The second phase of the Millennial Running Study, a research study commissioned by Running USA and RacePartner, was released this week amid high anticipation from event directors seeking to understand more about the attitudes and behaviors of millennial runners (born 1980-2000).
“One of the most frequent questions we get from race directors is how can we get millennials to run and participate in races,” said Robert Anderson, executive vice president of Achieve. “This research from our Achieve team will provide our RacePartner division, as well as the entire industry, with a better understanding of millennial runners’ social and economic behaviors.”
For Phase II of the Millennial Running Study, Achieve took a deeper look at Phase I findings to identify trends by gender and runner type. This update also includes commentary from qualitative interviews in an effort to further explain and support elements of millennial runners’ health and fitness, running experience and philanthropy, with a focused examination of their interest and participation in event volunteerism.
“Our research team was curious to understand whether fitness-conscious millennials have the same philanthropic desires as other millennials,” said Derrick Feldmann, president of Achieve. “While philanthropy wasn’t the primary reason millennial runners participated in events, volunteering presents another opportunity for causes and charities to engage millennial runners.”

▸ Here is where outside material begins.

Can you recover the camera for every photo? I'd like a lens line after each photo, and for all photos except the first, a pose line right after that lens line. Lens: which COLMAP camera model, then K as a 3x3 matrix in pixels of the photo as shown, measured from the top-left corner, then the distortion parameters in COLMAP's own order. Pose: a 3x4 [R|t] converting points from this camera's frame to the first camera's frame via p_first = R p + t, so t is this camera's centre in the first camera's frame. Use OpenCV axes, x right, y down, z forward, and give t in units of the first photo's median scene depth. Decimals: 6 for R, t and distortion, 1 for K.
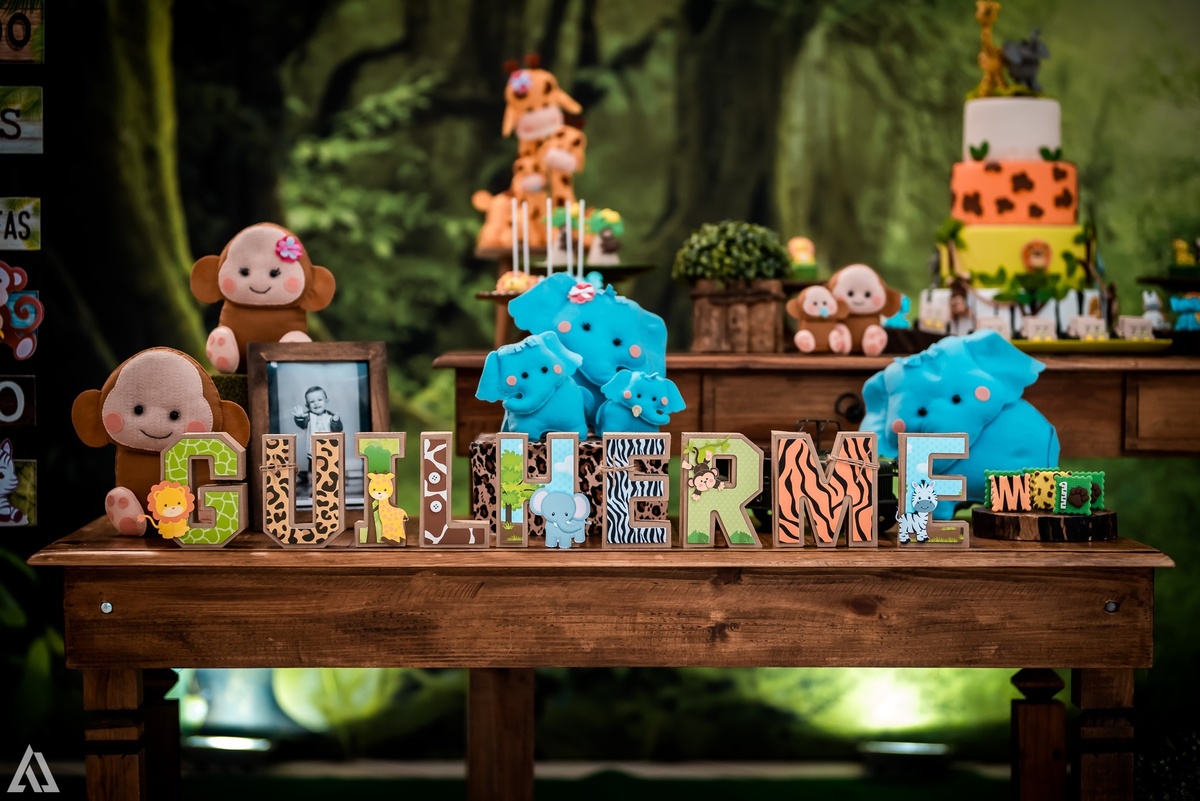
lens RADIAL K [[3073.3, 0, 600.0], [0, 3073.3, 400.5], [0, 0, 1]] dist [0.003395, 0.214377]
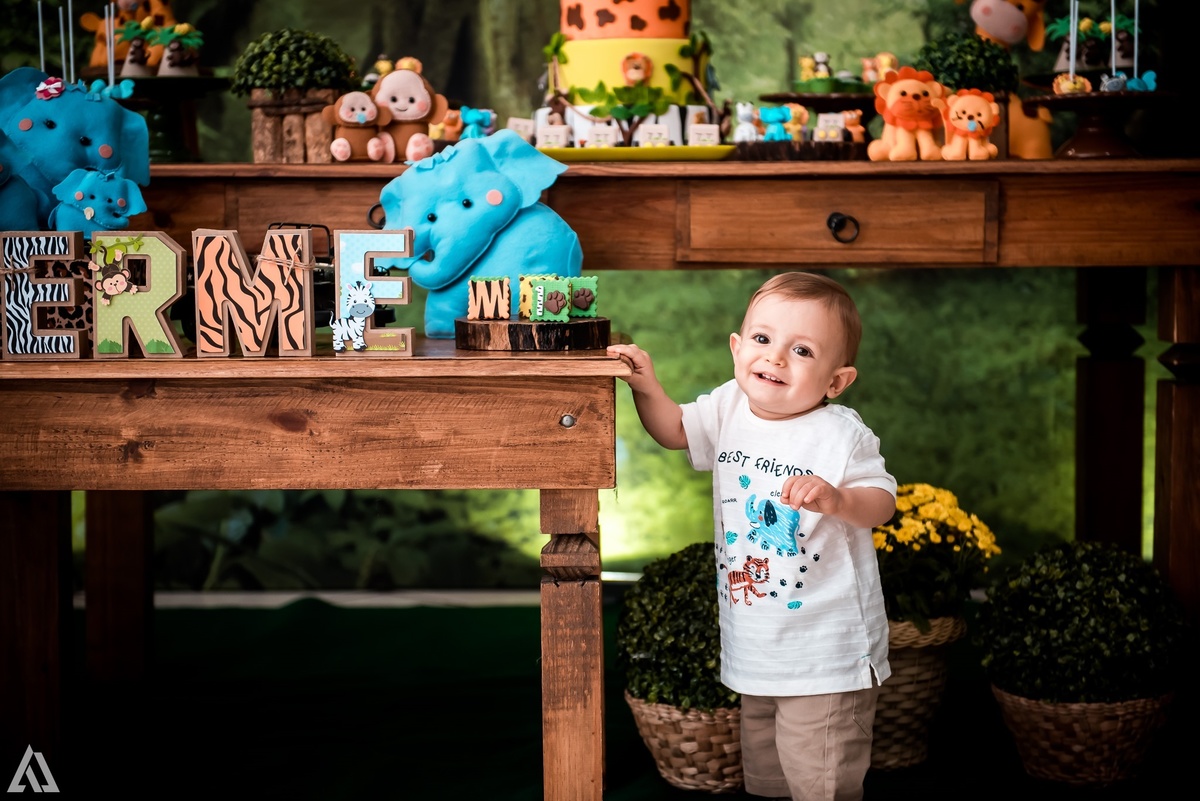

This release also compares qualitative comments and experiences with the data detailed in the initial report. The multi-staged, mixed methodological research study was designed by the Achieve research team and the findings were discussed in-depth during a Sept. 15 webinar hosted by Achieve President Derrick Feldmann and Lead Researcher Amy Thayer, Ph.D.
“The first release of the study showed that a lot of event directors do not know how to communicate with millennial runners,” said Rich Harshbarger, CEO of Running USA. “This research will help them tailor their business approaches and marketing plans so they can improve their recruitment of millennial participants.”
The Millennial Running Study is the endurance industry’s first research study that seeks to understand what organized running events – defined as public, organized run/walk events – can do to keep millennial runners – defined as those who regularly participate in competitive running events – interested and engaged.